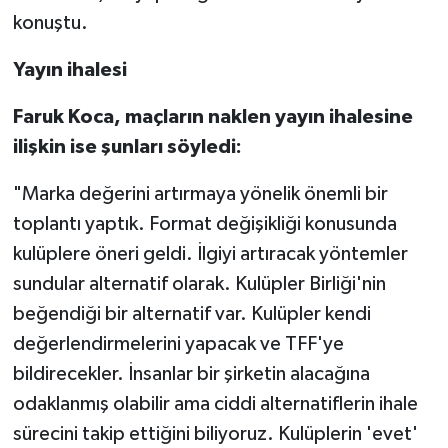
konuştu.
Yayın ihalesi
Faruk Koca, maçların naklen yayın ihalesine
ilişkin ise şunları söyledi:
"Marka değerini artırmaya yönelik önemli bir
toplantı yaptık. Format değişikliği konusunda
kulüplere öneri geldi. İlgiyi artıracak yöntemler
sundular alternatif olarak. Kulüpler Birliği'nin
beğendiği bir alternatif var. Kulüpler kendi
değerlendirmelerini yapacak ve TFF'ye
bildirecekler. İnsanlar bir şirketin alacağına
odaklanmış olabilir ama ciddi alternatiflerin ihale
sürecini takip ettiğini biliyoruz. Kulüplerin 'evet'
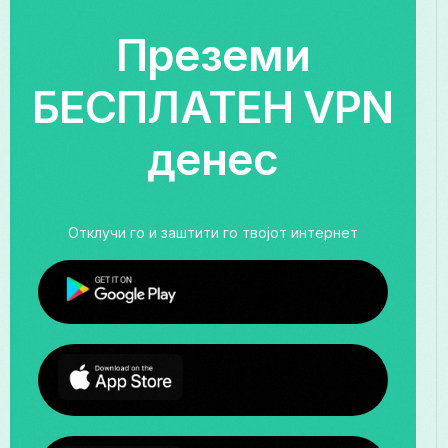
Преземи
БЕСПЛАТЕН VPN
денес
Отклучи го и заштити го твојот интернет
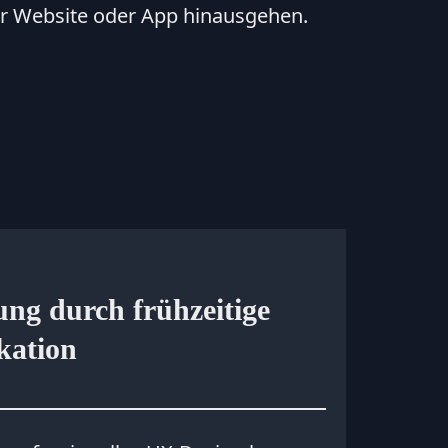
ner Website oder App hinausgehen.
ng durch frühzeitige
kation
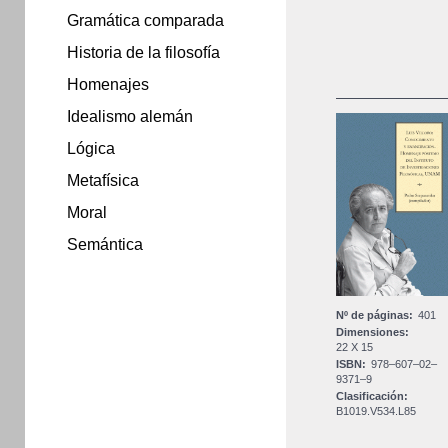
Gramática comparada
Historia de la filosofía
Homenajes
Idealismo alemán
Lógica
Metafísica
Moral
Semántica
Nº de páginas:
401
Dimensiones:
22 X 15
ISBN:
978–607–02–
9371–9
Clasificación:
B1019.V534.L85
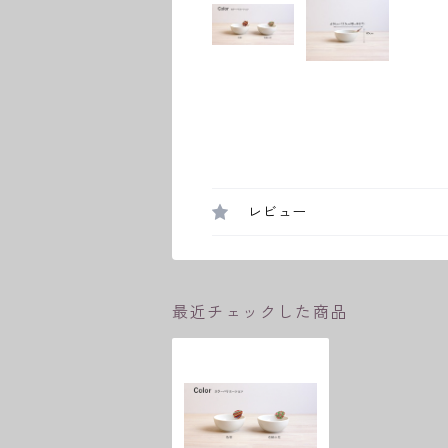
レビュー
最近チェックした商品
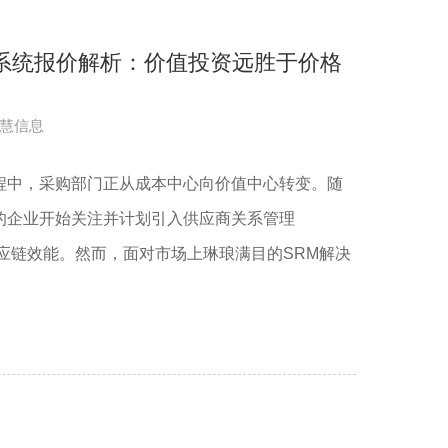
理系统报价解析：价值投资远胜于价格
慧信息
程中，采购部门正从成本中心向价值中心转变。随
的企业开始关注并计划引入供应商关系管理
应链效能。然而，面对市场上琳琅满目的SRM解决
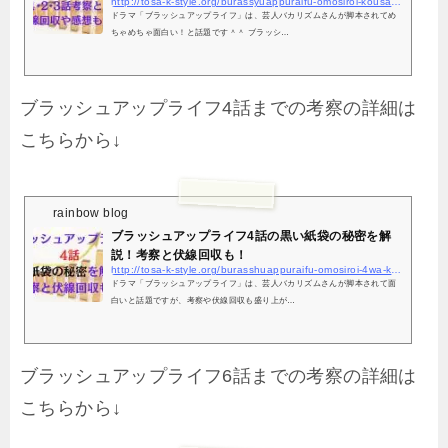
http://tosa-k-style.org/burassyuappuraifu-omosiroi-kousatu-fusenn/5400/
ドラマ「ブラッシュアップライフ」は、芸人バカリズムさんが脚本されてめ
ちゃめちゃ面白い！と話題です＾＾ ブラッシ…
ブラッシュアップライフ4話までの考察の詳細は
こちらから↓
rainbow blog
ブラッシュアップライフ4話の黒い紙袋の秘密を解
説！考察と伏線回収も！
http://tosa-k-style.org/burasshuappuraifu-omosiroi-4wa-kousatu-kamibukuro/5884/
ドラマ「ブラッシュアップライフ」は、芸人バカリズムさんが脚本されて面
白いと話題ですが、考察や伏線回収も盛り上が…
ブラッシュアップライフ6話までの考察の詳細は
こちらから↓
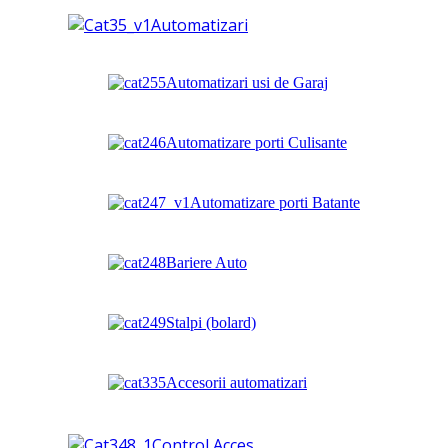
Automatizari
Automatizari usi de Garaj
Automatizare porti Culisante
Automatizare porti Batante
Bariere Auto
Stalpi (bolard)
Accesorii automatizari
Control Acces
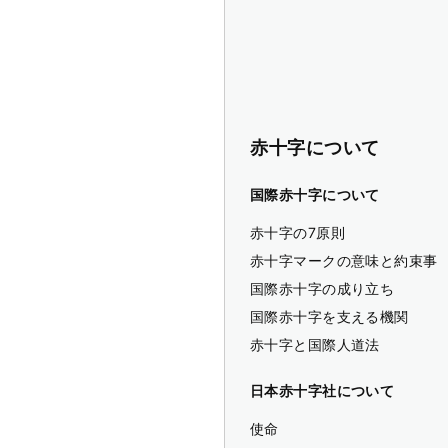
赤十字について
国際赤十字について
赤十字の7原則
赤十字マークの意味と約束事
国際赤十字の成り立ち
国際赤十字を支える機関
赤十字と国際人道法
日本赤十字社について
使命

------------------------------------

Work to be completed:
From the data above, copy each line with the string "style" in it.

Answer box:
http://tosa-k-style.org/burassyuappuraifu-omosiroi-kousatu-fusenn/5400/
http://tosa-k-style.org/burasshuappuraifu-omosiroi-4wa-kousatu-kamibukuro/5884/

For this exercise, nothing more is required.